Wednesday, February 17, 2010
I'd Like To Speak to your Site Engineer, and uh, Why Are You Strip Mining Our National Park?
Who in the world chose this particular slope to build the offices and dormitories for the mine complex near by? Maybe the perspective makes it look steeper and more dangerous than it actually is, but every single piece of rock on that slope came down quite rapidly from the cliffs above. Maybe someone familiar with the site can explain to me how those buildings aren't deathtraps.

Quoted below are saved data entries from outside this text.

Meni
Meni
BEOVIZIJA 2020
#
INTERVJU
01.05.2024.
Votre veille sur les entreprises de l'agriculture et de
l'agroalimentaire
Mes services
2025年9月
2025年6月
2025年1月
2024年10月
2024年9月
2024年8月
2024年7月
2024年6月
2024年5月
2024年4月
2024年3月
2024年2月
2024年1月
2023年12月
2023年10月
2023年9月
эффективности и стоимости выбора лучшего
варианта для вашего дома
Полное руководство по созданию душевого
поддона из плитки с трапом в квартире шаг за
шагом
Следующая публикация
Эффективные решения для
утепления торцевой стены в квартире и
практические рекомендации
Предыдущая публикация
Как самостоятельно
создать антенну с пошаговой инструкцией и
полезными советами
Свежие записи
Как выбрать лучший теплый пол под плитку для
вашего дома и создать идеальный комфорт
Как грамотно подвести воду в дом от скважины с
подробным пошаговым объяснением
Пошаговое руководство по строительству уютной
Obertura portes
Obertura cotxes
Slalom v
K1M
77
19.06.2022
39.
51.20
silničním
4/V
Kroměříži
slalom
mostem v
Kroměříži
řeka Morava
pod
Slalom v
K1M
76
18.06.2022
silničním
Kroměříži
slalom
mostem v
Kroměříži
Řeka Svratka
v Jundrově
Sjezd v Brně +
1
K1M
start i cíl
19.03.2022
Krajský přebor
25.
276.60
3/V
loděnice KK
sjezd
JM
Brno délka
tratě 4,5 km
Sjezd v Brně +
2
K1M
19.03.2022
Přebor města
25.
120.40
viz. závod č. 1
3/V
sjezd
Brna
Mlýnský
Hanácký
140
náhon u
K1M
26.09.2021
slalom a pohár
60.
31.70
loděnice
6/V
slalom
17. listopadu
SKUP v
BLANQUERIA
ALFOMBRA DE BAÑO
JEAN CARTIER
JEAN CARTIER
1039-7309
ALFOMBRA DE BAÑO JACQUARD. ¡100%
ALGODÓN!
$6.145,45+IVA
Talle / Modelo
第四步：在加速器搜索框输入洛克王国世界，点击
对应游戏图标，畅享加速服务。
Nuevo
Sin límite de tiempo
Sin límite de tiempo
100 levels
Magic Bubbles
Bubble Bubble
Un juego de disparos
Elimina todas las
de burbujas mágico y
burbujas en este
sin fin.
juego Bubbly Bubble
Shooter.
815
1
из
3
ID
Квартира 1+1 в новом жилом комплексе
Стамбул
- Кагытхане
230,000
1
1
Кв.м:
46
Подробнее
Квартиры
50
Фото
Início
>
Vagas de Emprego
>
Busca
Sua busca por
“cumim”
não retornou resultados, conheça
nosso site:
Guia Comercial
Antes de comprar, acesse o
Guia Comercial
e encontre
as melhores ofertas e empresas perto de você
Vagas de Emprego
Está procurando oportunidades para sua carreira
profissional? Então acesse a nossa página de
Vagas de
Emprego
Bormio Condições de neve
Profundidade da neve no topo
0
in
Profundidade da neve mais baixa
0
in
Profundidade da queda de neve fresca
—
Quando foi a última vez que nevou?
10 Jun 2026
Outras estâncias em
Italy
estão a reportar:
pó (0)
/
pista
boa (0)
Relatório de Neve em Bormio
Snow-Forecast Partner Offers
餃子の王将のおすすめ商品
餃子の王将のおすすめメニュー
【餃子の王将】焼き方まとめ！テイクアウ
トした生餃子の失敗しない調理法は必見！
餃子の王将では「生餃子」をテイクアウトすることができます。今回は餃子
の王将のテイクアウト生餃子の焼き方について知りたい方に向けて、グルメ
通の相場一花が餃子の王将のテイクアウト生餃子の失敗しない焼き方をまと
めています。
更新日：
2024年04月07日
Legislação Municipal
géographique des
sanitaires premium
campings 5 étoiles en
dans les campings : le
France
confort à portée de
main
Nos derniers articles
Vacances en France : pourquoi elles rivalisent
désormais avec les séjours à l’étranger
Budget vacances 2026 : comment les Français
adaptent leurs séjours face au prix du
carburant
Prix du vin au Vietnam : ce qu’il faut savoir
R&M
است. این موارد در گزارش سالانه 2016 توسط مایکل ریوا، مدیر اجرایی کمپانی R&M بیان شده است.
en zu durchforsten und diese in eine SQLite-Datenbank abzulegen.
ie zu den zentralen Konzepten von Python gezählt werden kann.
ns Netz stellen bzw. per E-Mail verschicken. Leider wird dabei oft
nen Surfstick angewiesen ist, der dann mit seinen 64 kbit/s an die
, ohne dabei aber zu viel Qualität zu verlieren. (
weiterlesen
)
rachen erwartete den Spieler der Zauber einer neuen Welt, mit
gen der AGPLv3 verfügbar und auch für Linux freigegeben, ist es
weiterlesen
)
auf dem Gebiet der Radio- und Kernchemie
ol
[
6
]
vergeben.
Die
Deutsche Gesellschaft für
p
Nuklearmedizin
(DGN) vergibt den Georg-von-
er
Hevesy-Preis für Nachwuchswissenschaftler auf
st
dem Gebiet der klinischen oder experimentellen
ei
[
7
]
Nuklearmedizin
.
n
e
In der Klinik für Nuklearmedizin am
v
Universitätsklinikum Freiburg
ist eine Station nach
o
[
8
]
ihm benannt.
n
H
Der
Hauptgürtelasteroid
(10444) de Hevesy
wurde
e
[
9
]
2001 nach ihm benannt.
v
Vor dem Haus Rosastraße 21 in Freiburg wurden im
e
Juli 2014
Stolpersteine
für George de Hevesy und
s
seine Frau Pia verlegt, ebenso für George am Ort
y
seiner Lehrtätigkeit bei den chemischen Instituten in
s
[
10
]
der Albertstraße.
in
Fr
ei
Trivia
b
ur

The first Europeans to fully experience the delights of the Death Valley region were the Forty-Niners who got marooned on the valley floor for several weeks after running out of supplies. They gave the valley its name, even though only one of the travelers actually died. But the real pioneers were the miners who soon followed. A lot of dreams of avarice and riches died in the vicious desert environment, and few of the mines ever actually paid dividends to their owners.
A big exception was the mining of borate minerals, used in soap-making, glass-making and a wide variety of other industrial uses. Borates were a rare resource in the world prior to the 1870's. They were discovered in California during the 1860's in the Clear Lake area, but it wasn't until large deposits were found in the Death Valley region in the 1880's that serious mining took place, despite the extreme isolation. The nearest railroad depot was near Barstow, more than a hundred miles away. The mining companies designed the twenty-mule team wagons to transport the ores, and the wagons became an enduring symbol of the company even into the present day.
The mines were active until borate minerals were found in the Calico Mountains near Barstow, right next to the railroad depot. The Death Valley mines were immediately idled. A failed agricultural well near the present-day town of Boron in 1927 revealed the presence of a vast body of borate minerals underneath the desert floor, and a giant open pit mine was quarried. It continues to provide much of the world's supply of borates, despite an ongoing bitter strike.
Old mines, with their headframes, tailing piles and associated ghost towns, are a colorful part of the history and heritage of the Death Valley region. Which makes the scene below all the more jarring. It is a modern open pit mine along the road to Dante's View above Zabriskie Point. Even though the region was made a national monument in 1933 (and a national park in 1994), prior existing claims were honored and mining continued on a small scale. The initiation of highly visible open-pit mining operations in the 1970's elicited storms of protest, and Congress changed the laws controlling mining in the parks in 1976. The underground operations of the Billie Mine at Ryan (seen in the picture above) ended in 2005, so at this time no mining is taking place in Death Valley National Park. The Park Service has some excellent sites describing the history of mining in Death Valley here and here.
What isn't clear to me is whether the tailings from the 1970's operations will ever be cleaned up.